# Game Theory—Final

As my math independent research draws to a close, I start to ponder how I can tailor the information I learned through my research to a large audience with no math or economics background. Even though I have learned a variety of methods of payoff calculation, I want to use the most basic model to explain what I have learned, especially on how game theory can differ from the reality.

A month ago, I did a mini-research on Westtown Dining Hall’s seating arrangement. The attached picture is an expected payoff model.

This graph can be interpreted as depicting the highest theoretical payoff is reached when a balanced amount of people from different ethnicities sitting at a table. However, if a table is filled with people from the same ethnicity, the payoff will only be half of the payoff when the table has people from different cultural backgrounds. This is because people can benefit more from cross-culture talks and making new friends. What I am confused about is how the theoretical payoff differs from the reality.
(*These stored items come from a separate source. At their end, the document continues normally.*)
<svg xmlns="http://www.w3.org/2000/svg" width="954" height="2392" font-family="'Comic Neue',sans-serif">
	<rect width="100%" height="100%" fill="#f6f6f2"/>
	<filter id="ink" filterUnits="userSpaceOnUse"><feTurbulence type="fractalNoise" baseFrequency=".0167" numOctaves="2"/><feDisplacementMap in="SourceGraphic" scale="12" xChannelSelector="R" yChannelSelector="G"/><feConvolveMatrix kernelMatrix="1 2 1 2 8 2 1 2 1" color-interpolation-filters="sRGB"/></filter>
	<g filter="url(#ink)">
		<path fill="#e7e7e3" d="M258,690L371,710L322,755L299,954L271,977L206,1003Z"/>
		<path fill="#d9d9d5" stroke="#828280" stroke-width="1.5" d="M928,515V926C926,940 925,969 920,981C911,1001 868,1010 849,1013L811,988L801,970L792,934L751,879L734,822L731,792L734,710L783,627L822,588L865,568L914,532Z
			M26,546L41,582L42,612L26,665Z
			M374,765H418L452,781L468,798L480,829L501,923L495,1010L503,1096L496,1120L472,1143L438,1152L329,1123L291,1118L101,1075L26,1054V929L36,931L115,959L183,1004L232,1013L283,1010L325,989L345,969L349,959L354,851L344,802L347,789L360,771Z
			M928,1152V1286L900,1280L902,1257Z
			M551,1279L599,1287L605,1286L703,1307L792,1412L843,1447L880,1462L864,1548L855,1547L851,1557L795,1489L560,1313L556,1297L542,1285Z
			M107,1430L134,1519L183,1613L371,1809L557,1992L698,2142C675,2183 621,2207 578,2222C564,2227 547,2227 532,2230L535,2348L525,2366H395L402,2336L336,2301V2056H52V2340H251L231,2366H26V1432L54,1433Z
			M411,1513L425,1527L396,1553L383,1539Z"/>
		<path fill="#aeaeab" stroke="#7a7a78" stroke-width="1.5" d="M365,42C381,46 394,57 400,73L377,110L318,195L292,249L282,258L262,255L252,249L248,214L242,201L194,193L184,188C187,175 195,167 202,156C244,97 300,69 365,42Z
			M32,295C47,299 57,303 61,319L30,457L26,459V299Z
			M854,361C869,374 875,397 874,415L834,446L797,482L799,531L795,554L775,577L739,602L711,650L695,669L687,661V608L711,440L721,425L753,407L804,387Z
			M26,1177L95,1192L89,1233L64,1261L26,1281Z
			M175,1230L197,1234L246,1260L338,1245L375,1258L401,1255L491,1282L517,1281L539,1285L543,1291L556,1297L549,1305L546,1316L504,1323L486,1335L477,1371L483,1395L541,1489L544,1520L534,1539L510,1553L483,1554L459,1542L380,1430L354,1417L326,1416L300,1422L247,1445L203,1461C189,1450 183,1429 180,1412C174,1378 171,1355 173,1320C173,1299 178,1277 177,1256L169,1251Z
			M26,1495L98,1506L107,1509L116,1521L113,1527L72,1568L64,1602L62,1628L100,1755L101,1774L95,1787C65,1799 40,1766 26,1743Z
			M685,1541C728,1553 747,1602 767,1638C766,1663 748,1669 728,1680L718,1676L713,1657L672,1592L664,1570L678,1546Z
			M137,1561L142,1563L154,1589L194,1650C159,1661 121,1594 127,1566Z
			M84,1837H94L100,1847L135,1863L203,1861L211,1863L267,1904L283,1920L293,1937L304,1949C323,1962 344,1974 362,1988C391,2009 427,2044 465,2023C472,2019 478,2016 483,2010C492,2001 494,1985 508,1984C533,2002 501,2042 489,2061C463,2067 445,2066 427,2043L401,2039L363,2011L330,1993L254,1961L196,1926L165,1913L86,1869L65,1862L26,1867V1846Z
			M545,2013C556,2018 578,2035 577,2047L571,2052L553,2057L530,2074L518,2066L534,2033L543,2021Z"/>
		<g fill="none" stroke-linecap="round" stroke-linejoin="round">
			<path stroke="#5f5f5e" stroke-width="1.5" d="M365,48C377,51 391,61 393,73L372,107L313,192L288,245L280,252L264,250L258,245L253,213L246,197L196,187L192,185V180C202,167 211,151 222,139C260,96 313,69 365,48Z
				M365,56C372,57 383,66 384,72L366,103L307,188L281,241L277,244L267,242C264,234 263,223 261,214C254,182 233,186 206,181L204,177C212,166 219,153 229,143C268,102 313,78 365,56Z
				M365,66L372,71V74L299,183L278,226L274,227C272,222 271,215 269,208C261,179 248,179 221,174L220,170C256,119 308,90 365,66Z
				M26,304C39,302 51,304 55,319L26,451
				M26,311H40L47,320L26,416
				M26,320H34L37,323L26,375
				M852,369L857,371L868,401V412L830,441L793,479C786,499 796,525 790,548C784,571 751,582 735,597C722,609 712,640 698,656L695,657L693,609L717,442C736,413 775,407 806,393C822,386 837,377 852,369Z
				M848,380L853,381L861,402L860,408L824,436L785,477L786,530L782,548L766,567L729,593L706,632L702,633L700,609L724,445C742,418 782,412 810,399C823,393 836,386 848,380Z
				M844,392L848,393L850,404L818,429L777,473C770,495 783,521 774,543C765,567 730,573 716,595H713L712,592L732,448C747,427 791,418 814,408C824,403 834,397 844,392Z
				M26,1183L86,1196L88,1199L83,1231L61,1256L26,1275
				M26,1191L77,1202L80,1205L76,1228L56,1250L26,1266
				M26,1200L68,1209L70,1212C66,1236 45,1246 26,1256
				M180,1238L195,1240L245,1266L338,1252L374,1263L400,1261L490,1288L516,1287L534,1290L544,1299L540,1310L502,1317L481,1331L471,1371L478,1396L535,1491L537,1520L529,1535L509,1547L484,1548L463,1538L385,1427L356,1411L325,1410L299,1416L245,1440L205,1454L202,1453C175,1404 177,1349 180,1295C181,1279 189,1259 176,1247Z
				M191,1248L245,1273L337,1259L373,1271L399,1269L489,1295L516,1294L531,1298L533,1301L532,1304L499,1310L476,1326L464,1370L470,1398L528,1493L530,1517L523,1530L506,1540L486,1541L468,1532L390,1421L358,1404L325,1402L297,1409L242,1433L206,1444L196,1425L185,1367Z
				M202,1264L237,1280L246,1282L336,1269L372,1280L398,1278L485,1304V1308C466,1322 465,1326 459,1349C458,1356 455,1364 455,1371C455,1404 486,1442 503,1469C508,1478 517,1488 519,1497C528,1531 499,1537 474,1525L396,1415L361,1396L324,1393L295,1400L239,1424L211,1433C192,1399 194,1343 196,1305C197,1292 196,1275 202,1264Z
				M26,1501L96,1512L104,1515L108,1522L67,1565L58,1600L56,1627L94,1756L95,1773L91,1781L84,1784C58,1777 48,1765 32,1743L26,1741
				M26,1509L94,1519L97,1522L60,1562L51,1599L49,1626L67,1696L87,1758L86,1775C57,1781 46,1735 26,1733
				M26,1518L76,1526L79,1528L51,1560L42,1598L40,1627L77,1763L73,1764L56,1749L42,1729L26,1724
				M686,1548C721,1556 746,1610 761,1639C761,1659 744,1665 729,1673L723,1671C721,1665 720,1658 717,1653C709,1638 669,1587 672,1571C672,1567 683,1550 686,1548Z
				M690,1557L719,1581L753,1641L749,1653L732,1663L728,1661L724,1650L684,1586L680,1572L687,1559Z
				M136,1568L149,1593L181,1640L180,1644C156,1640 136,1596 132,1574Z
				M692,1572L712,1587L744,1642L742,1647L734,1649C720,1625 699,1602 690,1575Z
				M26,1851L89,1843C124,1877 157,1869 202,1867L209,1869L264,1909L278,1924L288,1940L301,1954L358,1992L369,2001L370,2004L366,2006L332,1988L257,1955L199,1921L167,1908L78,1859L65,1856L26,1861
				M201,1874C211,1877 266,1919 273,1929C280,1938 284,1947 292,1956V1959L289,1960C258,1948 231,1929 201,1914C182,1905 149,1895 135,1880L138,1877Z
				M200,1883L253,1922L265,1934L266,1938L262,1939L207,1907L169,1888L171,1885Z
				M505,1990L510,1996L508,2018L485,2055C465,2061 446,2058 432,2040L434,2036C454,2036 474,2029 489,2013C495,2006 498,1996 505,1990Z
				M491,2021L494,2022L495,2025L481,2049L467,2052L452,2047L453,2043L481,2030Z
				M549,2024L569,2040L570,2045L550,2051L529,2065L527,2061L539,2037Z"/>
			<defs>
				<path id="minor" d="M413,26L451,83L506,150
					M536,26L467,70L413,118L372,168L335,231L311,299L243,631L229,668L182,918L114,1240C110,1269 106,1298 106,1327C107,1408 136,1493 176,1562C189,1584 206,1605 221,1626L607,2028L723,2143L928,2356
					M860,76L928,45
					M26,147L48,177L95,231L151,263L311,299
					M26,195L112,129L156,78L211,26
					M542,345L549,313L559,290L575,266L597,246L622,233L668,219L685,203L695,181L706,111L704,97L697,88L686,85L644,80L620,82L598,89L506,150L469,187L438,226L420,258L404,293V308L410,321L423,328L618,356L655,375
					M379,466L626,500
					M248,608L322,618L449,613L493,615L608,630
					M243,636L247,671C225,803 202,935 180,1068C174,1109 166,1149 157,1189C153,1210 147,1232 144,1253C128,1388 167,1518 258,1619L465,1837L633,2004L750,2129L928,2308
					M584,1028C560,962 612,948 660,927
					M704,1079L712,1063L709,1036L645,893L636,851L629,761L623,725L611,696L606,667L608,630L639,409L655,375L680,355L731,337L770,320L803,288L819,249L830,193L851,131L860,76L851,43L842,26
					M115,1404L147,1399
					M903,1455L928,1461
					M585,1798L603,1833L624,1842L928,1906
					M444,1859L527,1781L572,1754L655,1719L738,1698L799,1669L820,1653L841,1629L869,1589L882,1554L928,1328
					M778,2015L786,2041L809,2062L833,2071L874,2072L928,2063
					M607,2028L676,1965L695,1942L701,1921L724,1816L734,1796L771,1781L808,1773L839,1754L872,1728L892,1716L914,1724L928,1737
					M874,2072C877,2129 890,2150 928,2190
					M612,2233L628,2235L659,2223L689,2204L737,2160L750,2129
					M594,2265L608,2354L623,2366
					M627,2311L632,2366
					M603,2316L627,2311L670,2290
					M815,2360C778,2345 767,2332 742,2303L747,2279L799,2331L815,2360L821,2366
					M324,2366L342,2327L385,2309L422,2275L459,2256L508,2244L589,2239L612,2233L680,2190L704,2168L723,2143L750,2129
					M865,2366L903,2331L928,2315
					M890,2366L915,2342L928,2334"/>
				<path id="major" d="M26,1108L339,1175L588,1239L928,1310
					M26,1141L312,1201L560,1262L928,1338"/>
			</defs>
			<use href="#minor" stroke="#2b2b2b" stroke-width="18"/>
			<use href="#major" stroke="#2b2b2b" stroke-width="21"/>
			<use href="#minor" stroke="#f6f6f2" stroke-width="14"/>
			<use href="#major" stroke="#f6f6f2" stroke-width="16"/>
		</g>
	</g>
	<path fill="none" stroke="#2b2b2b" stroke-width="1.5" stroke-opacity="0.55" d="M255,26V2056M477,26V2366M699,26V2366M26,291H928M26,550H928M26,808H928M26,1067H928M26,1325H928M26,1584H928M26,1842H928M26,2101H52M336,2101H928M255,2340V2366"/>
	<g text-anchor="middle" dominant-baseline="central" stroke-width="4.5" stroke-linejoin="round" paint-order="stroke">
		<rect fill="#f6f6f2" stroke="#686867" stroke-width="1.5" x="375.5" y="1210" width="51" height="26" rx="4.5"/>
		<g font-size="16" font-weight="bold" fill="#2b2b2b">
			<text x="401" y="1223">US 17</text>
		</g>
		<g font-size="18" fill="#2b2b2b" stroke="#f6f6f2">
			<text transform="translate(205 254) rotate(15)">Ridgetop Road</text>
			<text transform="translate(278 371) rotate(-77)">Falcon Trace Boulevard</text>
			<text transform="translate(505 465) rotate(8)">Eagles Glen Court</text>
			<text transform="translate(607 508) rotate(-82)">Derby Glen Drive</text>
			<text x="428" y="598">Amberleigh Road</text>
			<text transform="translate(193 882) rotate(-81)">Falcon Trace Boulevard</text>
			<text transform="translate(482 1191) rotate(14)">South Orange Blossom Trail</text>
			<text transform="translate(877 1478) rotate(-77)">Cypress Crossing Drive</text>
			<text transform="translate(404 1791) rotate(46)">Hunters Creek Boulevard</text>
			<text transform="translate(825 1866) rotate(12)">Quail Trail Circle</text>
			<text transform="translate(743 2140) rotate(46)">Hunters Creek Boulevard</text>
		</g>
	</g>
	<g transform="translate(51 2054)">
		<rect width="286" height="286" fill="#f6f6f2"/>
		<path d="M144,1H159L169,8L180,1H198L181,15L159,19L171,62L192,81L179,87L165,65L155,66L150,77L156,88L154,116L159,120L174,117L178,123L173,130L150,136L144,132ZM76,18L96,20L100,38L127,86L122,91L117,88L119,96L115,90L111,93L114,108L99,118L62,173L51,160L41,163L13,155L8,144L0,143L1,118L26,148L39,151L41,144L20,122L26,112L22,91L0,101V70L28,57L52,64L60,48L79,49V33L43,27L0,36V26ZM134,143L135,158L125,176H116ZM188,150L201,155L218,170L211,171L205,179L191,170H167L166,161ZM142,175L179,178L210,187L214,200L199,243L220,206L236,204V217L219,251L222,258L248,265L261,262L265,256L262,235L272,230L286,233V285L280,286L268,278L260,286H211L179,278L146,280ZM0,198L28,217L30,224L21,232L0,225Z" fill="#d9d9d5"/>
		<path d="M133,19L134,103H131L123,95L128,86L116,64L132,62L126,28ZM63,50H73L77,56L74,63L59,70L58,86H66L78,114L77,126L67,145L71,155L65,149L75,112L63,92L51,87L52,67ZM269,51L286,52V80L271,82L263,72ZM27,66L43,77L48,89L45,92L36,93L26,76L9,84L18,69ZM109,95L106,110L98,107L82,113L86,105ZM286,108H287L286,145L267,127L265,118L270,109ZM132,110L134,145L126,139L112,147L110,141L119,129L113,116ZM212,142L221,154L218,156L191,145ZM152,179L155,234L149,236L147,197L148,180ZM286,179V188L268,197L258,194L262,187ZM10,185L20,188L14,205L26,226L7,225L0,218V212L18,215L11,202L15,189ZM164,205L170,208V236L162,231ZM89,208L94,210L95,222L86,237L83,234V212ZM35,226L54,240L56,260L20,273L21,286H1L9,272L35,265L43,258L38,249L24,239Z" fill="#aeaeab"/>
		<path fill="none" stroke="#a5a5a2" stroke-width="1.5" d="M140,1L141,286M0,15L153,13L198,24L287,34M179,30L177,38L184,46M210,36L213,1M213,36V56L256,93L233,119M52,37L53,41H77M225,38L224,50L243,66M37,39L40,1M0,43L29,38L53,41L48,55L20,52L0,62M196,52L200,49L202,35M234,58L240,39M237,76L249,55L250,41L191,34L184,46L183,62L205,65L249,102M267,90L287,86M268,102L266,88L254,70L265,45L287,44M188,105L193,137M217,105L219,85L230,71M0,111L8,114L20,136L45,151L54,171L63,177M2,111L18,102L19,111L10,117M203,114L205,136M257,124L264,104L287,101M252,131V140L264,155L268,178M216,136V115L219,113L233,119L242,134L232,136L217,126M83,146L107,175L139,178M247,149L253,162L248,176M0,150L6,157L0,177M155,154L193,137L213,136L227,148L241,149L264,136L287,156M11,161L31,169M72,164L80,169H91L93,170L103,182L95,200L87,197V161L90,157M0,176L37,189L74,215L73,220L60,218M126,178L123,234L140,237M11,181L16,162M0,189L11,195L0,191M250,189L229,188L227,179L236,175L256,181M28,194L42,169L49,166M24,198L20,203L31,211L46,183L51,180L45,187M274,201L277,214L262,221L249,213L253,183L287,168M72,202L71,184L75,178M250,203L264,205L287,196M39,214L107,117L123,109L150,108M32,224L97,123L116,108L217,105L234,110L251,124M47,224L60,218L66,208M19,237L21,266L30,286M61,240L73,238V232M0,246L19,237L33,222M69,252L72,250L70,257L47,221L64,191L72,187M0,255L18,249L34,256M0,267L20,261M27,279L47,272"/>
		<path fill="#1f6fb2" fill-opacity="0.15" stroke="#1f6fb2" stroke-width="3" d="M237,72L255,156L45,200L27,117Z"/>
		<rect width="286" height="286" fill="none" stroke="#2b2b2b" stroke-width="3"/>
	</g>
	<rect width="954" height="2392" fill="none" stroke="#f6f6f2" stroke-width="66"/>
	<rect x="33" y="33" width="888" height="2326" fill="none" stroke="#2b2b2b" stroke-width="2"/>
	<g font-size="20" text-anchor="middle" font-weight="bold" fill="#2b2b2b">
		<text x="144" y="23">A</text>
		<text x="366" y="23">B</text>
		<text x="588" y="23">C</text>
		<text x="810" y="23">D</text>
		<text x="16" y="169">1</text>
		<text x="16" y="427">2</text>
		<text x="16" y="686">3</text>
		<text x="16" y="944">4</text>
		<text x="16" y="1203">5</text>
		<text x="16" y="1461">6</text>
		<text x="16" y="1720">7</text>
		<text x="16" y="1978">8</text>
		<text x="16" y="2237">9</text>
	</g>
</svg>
Do people want to have cross-culture talk and to make new friends? Therefore, I wrote a survey recently and hope to find out how different reality is from theory.

The form below is a small survey that I am going to hand out:

Independent Research on Westtown Dining Hall Policy

1. Which one would you prefer?

Choosing your own seat                      Being randomly assigned to a seat

1. If you are randomly placed to a table, please select your anticipated degree of comfort with your situation:

(0-dislike 0.5-indifferent 1-prefer)

0          0.25     0.5       0.75     1

1. If you are allowed to sit at a table of your choice, please select your anticipated degree of comfort with your situation:

(0-dislike 0.5-indifferent 1-prefer)

0          0.25     0.5       0.75     1

Joe

The survey above will allow me to draw a graph and to compare reality with theory. Even though the result might not be accurate because of the limited sample size, it will be interesting to see how large the deviation is from the theoretical graph.

As T.Elson suggested, I will then be able to analyze whether we should randomize students or allow students to sit with people with whom they like to sit. Ideally, students have to be objective and should not choose an answer based on their preferences but on their judgments of the situation. During the research, I will try my best to force my sample to be but there is no way that I can control their objectivity. Therefore, by conducting a research, I will probably be able to figure out students’ preference on this topic. One thing I can draw from students’ responses is whether students prefer to stay in their comfort zones or to reach out.

Despite all the math and graphs, it remains an interesting topic to discuss. Do we want to force students to gain more benefit from their experiences? Or should we just let students make their own decisions and stay within their comfort zones. Should we always maximize the payoff of students’ experiences or should we give them some personal room for freedom and choices? Do personal freedom included in the payoff of students’ experiences? In the end, we should probably reconsider the definition of payoff: what is included and what is not.

Here are some Game Theory Websites and articles that I have been reading, and they all shed lights on my topics: Economist.com, How to Make a Game, Game Theory and the Real World.